Australia's economy is likely to contract in 2009 and its central bank has room for further monetary policy easing if needed, Reserve Bank of Australia Deputy Governor Ric Battellino said Tuesday.
Addressing the Urban Development Institute of Australia in Brisbane, Battellino said, Like all other economies, the Australian economy was very much affected by the extraordinary events of last September.
To address economic slowdown, the Reserve Bank has reduced its key interest rate by 400 basis points between September last year and February this year to a record low of 3.25%.

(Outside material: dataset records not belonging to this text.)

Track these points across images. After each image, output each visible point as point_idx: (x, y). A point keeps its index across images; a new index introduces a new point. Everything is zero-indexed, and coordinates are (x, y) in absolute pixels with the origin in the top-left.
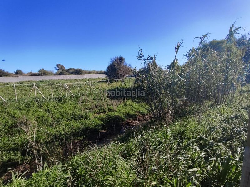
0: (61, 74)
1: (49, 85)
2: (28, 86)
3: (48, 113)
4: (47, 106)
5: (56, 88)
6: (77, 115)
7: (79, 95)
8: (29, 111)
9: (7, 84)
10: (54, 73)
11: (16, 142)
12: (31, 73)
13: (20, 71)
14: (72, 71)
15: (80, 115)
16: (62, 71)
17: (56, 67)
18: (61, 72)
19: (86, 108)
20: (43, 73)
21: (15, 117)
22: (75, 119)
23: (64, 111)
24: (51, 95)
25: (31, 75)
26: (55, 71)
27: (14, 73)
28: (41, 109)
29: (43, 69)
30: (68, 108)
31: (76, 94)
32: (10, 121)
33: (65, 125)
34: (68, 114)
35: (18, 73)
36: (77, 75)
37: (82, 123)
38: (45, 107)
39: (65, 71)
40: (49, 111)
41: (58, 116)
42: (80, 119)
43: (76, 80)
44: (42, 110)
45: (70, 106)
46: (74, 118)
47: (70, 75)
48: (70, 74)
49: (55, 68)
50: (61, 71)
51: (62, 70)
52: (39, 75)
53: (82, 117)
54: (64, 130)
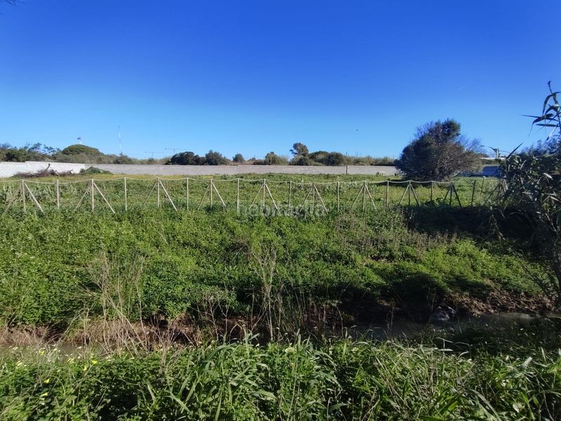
0: (300, 163)
1: (281, 183)
2: (250, 183)
3: (280, 237)
4: (279, 223)
5: (294, 191)
6: (329, 252)
7: (337, 209)
8: (253, 227)
9: (225, 177)
10: (289, 160)
11: (232, 276)
12: (254, 159)
13: (240, 156)
14: (320, 157)
15: (335, 252)
16: (303, 157)
17: (293, 149)
18: (301, 159)
19: (351, 240)
20: (272, 160)
21: (234, 234)
22: (325, 260)
23: (306, 238)
24: (285, 203)
25: (254, 164)
26: (291, 157)
27: (232, 160)
28: (269, 226)
29: (273, 153)
30: (315, 234)
31: (331, 207)
32: (228, 238)
33: (306, 267)
34: (312, 247)
35: (238, 159)
36: (331, 165)
37: (338, 274)
38: (275, 224)
39: (308, 158)
40: (280, 233)
41: (295, 246)
42: (335, 263)
43: (328, 177)
44: (270, 229)
45: (318, 229)
46: (324, 257)
47: (317, 165)
48: (317, 163)
49: (291, 150)
50: (301, 156)
51: (304, 155)
52: (265, 163)
53: (339, 257)
54: (303, 276)
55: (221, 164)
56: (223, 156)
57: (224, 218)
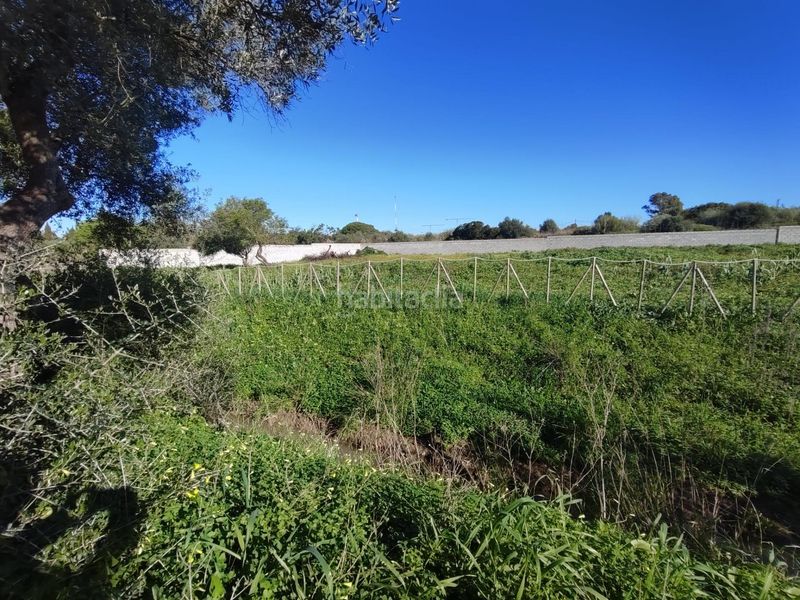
0: (663, 227)
1: (623, 264)
2: (568, 263)
3: (619, 353)
4: (619, 329)
5: (650, 276)
6: (727, 391)
7: (750, 311)
8: (571, 331)
9: (526, 255)
10: (640, 224)
11: (535, 402)
12: (574, 226)
13: (552, 222)
14: (711, 213)
15: (743, 394)
16: (671, 217)
17: (648, 204)
18: (665, 222)
19: (786, 374)
20: (606, 225)
21: (540, 340)
22: (717, 404)
23: (674, 359)
24: (632, 296)
25: (575, 234)
26: (644, 218)
27: (538, 229)
28: (600, 333)
29: (609, 214)
30: (697, 353)
31: (735, 308)
32: (530, 345)
33: (672, 410)
34: (688, 376)
35: (548, 228)
36: (735, 227)
37: (748, 435)
38: (612, 330)
39: (682, 217)
40: (620, 345)
41: (649, 370)
42: (742, 413)
43: (727, 250)
44: (602, 337)
45: (703, 346)
46: (714, 399)
47: (702, 230)
48: (701, 226)
49: (645, 207)
50: (665, 216)
51: (672, 213)
52: (593, 231)
53: (754, 405)
54: (665, 425)
55: (522, 235)
56: (524, 225)
57: (526, 315)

But the reality is that we cannot fully insulate ourselves from what is happening elsewhere in the world. As such, GDP is likely to fall in 2009, Battellino said. Earlier, the central bank had projected GDP growth of around 0.5% for this year. In the final quarter of 2008, the economy had contracted 0.5% from the previous quarter.
The deputy governor noted that disciplined monetary and fiscal policies in the earlier years, sound regulation and a prudent approach to lending by banks helped the country enter the difficult situation in a much better shape than other countries.
Expressing confidence, he said, Even so, Australia will remain one of the better performing economies in the developed world and be well placed to benefit from the renewed global expansion when it comes.
Battellino said the Chinese economy is not going to return to a 12% growth rate any time soon.
Elsewhere, RBA Assistant Governor for Financial Markets, Guy Debelle said the global financial system remains disrupted and it will continue to undermine the effect of the sizeable policy stimulus being provided at the moment.
Debelle said the pass-through of the reduction in the cash rate since last September to housing interest rates has been more complete than in almost any other developed country.